TASK ITEM: If a line in the listing below contains "CROSS", return that line.

DATA EXCERPT:
* * *
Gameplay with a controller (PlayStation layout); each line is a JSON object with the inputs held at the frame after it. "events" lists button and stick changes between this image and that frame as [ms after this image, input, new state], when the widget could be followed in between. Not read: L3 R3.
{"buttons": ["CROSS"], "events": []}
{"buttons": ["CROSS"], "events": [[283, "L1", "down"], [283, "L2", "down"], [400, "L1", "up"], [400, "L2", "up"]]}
* * *
TASK OUTPUT:
{"buttons": ["CROSS"], "events": []}
{"buttons": ["CROSS"], "events": [[283, "L1", "down"], [283, "L2", "down"], [400, "L1", "up"], [400, "L2", "up"]]}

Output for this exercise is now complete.